• **Work instructions**:
A: In the surgical delay text below, how many semielective surgical procedures were ultimately selected?
B: Repeat word for word the part of the surgical delay text below starting at "This study focused" and ending at "of life (QoL).".

• **Text provided**:

--------------------------------------------------

This study focused on semielective surgical procedures (a semielective surgery is defined as a surgery that should ideally be performed within 3 days up to 3 weeks), because urgent procedures always have priority over other procedures, and elective procedures can, by definition, be delayed. The most frequently performed semielective surgical procedures in our institute were selected. Data about these surgical procedures were collected and used in a broadly applicable computer-based model to estimate the effect of surgical delay on life expectancy and health-related quality of life (QoL).

Patients and Setting

The evaluated surgical procedures in this study comprised nonpediatric and nonobstetric semielective surgical procedures at Erasmus University Medical Center, an academic tertiary referring hospital in The Netherlands. From the electronic patient registry (HiX, ChipSoft), the number of surgical procedures, surgery time, length of stay in an intensive care unit, and length of stay in a nonintensive care unit of all nonurgent surgical procedures were retrieved from July 2017 to December 2019. Next, 2 senior clinicians selected the semielective surgical procedures from this list. No objective criterion could be used, because the definition of semielective is subject to numerous aspects including environment, expert opinion, and alternative therapies. Finally, the Value Based Operation Room Triage team collaborators approved the selection. This team of collaborators was a diverse expert panel of 18 healthcare professionals from the Erasmus University Medical Center, including surgeons (eg, cardiothoracic surgeons, neurosurgeons, and gynecological surgeons) and generalists (eg, internists, geriatricians, and general practitioners) (see Appendix C in Supplemental Materials found at https://doi.org/10.1016/j.jval.2020.12.010). Ultimately, 43 semielective surgical procedures were selected that were performed more than 80 times during the time window we used. Where relevant, mild and severe cases of patients undergoing the surgical procedure were distinguished based on clinical insight of our collaborators.

Model Input Parameters

The model required 7 input parameters: (1) survival rates presurgery, (2) survival rate postsurgery, (3) QoL presurgery, (4) QoL postsurgery, (5) mean age of patients undergoing the surgery, (6) time until no effect of treatment can be expected on survival, or (7) time until no effect of treatment can be expected on QoL (see Appendix A in Supplemental Materials found at https://doi.org/10.1016/j.jval.2020.12.010). The class of collected evidence was defined as class I (randomized controlled trials [RCT] or systematic reviews of RCTs), class IIa (prospective observational studies, before-after studies), class IIb (retrospective observational studies, expert panels for the disutility weights, national registries), or class III (expert opinion).

Survival Input

The survival rates postsurgery were obtained from national registries for oncological and cardiothoracic surgical procedures. For the remaining surgical procedures, data were obtained from scientific literature. The survival data presurgery for all surgical procedures were based on data from published studies. If either survival with or without treatment was lacking, the reported treatment effect (preferably from an RCT) was used to calculate the missing survival parameter. The disease-specific mortality was added to the national overall age-specific mortality from the Central Bureau of Statistics in The Netherlands. The mean age of the patients was obtained from published studies. All survival data had to be converted to mortality risk per week and ultimately converted to probabilities to be used in the model (formulas presented in Appendix C in Supplemental Materials found at https://doi.org/10.1016/j.jval.2020.12.010).

--------------------------------------------------

• **Data section**:
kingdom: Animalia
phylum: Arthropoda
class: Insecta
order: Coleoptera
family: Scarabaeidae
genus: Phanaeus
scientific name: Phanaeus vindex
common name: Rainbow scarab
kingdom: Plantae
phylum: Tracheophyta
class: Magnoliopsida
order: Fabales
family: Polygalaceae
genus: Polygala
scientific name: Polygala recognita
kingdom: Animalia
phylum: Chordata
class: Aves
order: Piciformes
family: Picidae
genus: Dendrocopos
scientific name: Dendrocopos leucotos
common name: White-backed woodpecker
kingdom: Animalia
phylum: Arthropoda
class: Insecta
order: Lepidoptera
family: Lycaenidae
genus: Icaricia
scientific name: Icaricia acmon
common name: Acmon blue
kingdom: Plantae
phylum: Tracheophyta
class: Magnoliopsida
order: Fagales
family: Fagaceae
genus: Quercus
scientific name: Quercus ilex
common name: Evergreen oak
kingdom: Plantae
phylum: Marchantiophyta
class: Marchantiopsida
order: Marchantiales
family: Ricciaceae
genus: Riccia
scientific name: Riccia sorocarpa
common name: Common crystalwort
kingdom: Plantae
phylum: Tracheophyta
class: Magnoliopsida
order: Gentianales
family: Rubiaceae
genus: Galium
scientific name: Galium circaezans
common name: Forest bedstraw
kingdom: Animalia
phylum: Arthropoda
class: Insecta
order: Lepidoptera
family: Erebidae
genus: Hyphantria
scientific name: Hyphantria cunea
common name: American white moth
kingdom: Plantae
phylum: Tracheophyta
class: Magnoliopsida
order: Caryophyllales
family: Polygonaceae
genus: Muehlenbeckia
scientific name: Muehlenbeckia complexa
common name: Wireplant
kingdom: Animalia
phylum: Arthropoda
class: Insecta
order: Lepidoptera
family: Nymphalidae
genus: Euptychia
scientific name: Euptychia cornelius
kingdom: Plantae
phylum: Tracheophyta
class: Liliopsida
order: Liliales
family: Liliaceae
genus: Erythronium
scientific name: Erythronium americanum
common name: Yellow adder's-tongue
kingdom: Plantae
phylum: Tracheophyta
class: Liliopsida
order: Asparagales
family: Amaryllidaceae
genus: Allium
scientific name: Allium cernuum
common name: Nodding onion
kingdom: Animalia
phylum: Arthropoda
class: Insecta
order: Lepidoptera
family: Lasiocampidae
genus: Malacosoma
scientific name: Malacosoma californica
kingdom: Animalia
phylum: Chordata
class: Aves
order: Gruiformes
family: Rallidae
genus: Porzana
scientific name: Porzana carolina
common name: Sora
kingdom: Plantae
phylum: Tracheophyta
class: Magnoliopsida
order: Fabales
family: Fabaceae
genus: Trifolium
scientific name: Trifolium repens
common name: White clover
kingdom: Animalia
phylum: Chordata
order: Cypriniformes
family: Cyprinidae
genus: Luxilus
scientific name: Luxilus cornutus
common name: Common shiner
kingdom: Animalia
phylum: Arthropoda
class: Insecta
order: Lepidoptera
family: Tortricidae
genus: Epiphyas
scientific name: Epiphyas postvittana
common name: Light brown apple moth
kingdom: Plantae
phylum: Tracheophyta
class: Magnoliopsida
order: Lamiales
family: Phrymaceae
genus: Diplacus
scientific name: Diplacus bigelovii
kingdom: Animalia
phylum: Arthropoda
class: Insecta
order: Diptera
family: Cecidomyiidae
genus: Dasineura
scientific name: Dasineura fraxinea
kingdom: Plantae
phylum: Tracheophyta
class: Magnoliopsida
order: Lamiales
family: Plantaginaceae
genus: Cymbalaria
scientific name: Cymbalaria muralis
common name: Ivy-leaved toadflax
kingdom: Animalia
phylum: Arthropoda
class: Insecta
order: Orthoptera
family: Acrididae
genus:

--------------------------------------------------

• **Responses to the tasks**:
A: 43 semielective surgical procedures were selected.

B:
This study focused on semielective surgical procedures (a semielective surgery is defined as a surgery that should ideally be performed within 3 days up to 3 weeks), because urgent procedures always have priority over other procedures, and elective procedures can, by definition, be delayed. The most frequently performed semielective surgical procedures in our institute were selected. Data about these surgical procedures were collected and used in a broadly applicable computer-based model to estimate the effect of surgical delay on life expectancy and health-related quality of life (QoL).